Making Math from Scratch

This block, I’m teaching a new class I’m calling Making Math from Scratch. It’s where I use my fundamental principles of education — that learning happens best when a student can play — to come to an understanding of ratios (and therefore most math) through geometry and trigonometry.

It’s hard.

We’re doing something hard.

The main challenge I’m facing is that, for the most part, kids’ experience of math is that it’s taught in a really mean way. It’s taught in a way that is designed to cream kids who have a talent for the way it’s expressed, to separate them into a different educational category and then shame the rest of them out of studying it at all.

It will take me a little while to get my pedagogical feet under me, but the principles I’m working with are these:

  • Express compassion freely. The students are emotionally vulnerable and often quite raw. About math. Also other things, but particularly about math. But man, are they emotionally vulnerable and raw about other stuff. This class shouldn’t add to that.
  • Math isn’t a matter of knowing the answer. Math is a matter of understanding quantitative relationships — ratios.
  • Everyone gets enough time to think about what they’re doing. There’s no rush for anyone to have learned something.
  • When possible, they teach each other.
  • I never say I know things I don’t know, or make believe I don’t make mistakes. We look things up.
  • We meditate before class. It’s difficult for teenage students to do, but is a valuable life skill and can help clear out some of the self-torture that they’ve been trained to do.

So far, we’ve only had a couple of classes. It’s been extremely difficult, primarily because of the emotional duress the subject puts on traumatized students.

Alvaro, from the previous post, is having a really hard time. It’s not that he can’t understand, because he can. It’s that the subject is emotionally very difficult for him. I’ll be writing more about him soon because he’s having a very particular kind of hard time.

Faith is a new student at the school. She wants to become a photographer, and, because I asked for the kids who were having the hardest time in math, I got her. Math class is past the edge of her comfort zone, but she’s showing up for class every day, however difficult it is.
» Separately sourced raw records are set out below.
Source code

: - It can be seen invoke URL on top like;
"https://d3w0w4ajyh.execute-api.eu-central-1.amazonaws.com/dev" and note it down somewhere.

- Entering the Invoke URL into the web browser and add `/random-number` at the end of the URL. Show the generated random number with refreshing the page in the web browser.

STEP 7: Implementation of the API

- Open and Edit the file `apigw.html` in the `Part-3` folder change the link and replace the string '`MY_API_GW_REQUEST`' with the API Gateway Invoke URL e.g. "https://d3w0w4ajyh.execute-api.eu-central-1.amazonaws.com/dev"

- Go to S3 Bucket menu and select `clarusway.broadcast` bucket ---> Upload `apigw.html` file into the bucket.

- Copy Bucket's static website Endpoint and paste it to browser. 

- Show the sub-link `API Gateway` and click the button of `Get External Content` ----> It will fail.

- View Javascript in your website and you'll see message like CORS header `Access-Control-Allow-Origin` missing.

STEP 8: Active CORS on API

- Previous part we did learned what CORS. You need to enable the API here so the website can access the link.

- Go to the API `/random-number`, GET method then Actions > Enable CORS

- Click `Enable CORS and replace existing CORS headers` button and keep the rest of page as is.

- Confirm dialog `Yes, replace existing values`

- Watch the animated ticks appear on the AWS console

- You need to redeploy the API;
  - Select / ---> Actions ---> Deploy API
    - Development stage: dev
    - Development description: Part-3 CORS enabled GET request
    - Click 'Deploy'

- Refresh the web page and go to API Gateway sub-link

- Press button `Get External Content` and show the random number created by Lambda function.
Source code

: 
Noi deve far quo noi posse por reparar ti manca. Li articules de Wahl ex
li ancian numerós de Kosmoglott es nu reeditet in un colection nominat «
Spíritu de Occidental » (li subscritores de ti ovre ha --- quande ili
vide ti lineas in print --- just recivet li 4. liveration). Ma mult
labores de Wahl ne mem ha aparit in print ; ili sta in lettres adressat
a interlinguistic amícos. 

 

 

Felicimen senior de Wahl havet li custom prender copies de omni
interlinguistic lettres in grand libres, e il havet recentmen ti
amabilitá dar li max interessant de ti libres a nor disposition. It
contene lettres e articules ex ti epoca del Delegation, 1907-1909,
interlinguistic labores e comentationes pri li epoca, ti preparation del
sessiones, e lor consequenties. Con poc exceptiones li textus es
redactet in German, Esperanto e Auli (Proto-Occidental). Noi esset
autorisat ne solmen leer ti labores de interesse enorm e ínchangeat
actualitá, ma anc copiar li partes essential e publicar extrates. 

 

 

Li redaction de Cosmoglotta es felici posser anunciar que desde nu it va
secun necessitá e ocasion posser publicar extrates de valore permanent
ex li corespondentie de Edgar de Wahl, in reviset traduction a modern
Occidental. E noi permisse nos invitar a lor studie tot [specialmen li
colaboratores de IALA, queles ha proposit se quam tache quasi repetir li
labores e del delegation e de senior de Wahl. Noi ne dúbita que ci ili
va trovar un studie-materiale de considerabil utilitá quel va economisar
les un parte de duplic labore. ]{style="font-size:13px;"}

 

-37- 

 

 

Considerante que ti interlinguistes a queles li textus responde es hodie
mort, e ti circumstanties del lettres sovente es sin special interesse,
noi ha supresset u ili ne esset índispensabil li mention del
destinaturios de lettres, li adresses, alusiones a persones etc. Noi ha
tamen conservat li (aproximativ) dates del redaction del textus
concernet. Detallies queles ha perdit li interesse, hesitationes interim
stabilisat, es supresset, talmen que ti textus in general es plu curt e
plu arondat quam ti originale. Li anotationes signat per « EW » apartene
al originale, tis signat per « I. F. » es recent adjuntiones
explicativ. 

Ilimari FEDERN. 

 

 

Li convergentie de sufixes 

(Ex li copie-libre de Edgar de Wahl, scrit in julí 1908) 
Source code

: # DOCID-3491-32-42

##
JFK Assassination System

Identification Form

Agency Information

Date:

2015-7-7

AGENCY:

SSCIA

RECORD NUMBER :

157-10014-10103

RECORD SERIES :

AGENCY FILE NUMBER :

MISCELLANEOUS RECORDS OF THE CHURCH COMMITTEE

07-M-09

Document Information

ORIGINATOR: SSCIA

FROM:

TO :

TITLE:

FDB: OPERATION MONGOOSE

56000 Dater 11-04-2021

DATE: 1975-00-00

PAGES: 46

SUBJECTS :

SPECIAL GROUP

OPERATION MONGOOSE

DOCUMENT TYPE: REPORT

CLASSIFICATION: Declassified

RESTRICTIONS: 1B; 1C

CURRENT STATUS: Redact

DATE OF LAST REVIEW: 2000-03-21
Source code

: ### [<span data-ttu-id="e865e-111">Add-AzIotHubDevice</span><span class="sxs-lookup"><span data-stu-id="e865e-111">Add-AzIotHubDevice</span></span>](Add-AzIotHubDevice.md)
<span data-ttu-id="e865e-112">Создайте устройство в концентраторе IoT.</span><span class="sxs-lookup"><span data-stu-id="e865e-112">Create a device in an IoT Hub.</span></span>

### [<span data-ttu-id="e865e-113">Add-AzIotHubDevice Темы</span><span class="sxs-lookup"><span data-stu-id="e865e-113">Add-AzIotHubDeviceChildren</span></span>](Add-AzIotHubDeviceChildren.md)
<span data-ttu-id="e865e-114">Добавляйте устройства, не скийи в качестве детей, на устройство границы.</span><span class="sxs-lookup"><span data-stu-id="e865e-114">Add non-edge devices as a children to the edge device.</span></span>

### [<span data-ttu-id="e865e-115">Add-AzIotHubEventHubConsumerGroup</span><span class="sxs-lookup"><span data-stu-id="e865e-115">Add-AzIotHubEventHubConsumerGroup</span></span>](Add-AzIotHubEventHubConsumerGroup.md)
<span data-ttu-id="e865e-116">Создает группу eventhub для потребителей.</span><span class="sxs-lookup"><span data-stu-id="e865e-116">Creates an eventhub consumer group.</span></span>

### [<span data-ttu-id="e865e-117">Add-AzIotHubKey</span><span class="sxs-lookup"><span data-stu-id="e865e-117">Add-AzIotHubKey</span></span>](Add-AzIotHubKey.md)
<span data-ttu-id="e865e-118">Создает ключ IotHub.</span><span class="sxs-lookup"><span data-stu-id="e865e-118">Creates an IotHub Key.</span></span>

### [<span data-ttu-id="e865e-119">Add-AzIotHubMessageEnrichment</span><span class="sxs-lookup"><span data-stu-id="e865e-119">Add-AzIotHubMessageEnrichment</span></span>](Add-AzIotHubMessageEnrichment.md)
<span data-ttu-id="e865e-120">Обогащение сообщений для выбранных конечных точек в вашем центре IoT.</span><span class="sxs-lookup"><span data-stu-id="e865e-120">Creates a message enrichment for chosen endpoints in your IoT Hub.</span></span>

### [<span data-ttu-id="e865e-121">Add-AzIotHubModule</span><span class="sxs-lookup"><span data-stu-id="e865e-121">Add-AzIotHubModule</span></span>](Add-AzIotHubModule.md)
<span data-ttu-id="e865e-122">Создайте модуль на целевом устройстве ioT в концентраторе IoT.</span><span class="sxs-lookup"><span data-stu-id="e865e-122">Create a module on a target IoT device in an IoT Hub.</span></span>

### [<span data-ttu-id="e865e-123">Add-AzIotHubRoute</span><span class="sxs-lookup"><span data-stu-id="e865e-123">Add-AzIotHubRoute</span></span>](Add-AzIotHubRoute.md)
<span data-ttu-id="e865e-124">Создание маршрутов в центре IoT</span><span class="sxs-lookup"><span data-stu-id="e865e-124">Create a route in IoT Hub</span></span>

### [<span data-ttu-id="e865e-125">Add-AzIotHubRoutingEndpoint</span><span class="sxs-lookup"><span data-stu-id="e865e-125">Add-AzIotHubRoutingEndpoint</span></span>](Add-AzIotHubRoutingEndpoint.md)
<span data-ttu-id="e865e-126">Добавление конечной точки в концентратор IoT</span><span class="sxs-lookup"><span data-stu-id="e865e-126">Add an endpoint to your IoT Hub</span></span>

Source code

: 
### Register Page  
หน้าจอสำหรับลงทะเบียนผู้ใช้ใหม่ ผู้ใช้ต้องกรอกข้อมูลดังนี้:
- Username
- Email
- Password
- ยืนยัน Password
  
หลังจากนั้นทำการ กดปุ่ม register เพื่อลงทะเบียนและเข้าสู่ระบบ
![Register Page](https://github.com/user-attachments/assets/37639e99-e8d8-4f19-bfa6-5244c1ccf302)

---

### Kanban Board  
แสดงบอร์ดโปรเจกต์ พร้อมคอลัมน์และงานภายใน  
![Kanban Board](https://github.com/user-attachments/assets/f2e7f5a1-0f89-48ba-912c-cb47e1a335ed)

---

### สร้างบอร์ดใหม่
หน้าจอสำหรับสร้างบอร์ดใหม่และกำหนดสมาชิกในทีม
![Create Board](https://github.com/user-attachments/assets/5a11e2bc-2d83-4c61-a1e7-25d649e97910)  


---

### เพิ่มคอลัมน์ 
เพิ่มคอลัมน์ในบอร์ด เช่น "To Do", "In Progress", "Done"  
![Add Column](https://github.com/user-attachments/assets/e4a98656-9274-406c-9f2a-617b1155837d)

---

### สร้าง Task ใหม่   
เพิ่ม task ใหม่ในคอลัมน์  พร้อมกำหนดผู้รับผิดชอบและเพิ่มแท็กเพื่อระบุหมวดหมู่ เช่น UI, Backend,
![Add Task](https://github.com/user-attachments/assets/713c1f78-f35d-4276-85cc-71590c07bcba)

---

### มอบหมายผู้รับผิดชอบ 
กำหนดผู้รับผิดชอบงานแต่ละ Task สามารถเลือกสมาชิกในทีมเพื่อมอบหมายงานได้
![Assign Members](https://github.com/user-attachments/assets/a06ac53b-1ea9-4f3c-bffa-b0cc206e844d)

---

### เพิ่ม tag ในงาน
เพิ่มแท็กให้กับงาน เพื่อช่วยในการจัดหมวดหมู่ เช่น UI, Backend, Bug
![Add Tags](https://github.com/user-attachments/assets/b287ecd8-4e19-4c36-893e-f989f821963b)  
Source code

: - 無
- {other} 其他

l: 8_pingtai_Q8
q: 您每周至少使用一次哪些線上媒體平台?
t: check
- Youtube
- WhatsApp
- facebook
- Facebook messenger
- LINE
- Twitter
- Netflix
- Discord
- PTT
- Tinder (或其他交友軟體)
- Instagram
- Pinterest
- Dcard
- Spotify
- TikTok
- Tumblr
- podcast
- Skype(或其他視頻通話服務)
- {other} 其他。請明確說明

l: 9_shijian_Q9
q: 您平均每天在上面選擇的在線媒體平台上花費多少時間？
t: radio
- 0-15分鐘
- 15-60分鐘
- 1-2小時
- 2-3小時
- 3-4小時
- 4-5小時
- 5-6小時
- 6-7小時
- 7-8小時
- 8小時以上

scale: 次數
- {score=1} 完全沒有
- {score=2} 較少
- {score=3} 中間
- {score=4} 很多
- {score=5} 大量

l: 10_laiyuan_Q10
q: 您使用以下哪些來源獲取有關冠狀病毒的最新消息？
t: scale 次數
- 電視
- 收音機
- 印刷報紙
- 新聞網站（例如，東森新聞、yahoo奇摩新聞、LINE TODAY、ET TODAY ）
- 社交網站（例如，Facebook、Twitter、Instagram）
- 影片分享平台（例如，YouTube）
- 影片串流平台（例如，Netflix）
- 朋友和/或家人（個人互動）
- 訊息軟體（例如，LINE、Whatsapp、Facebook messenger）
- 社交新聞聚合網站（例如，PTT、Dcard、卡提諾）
There are several students who already have no small talent. One, Carla, works with me alone in an adjacent room, learning trigonometry. She asks me about things, we draw out the problem, and then, over the next several minutes, she explains it to me. She figured out how arcsin works empirically.

Another, Danny, is happiest just doing exercises from a textbook. They’re pretty dedicated to it, in fact. They’re a creative, exploratory, highly social kid.

Enrique is pretty happy about working with Ben, who worked together with Alvaro over the summer. Ben is in class primarily to learn how to express ideas. He has no small talent in math and programming, and I’m helping him learn how to teach and communicate about them. Enrique is somewhere on the spectrum, and is really happy to have positive human contact and he loves coming to LightHouse. He’s had a pretty rough life, but he’s very sweet, smart, and creative.

But again, the core issues are emotional.

Alvaro is consistently defensively disruptive. Another student came to class high once (which was a little exhausting, but they actually did great, which tells me some very valuable things.) Our challenges are cut out for us.

I’ll be writing more about them as I find words to put to the experiences. Suffice to say, I’m coming home really tired.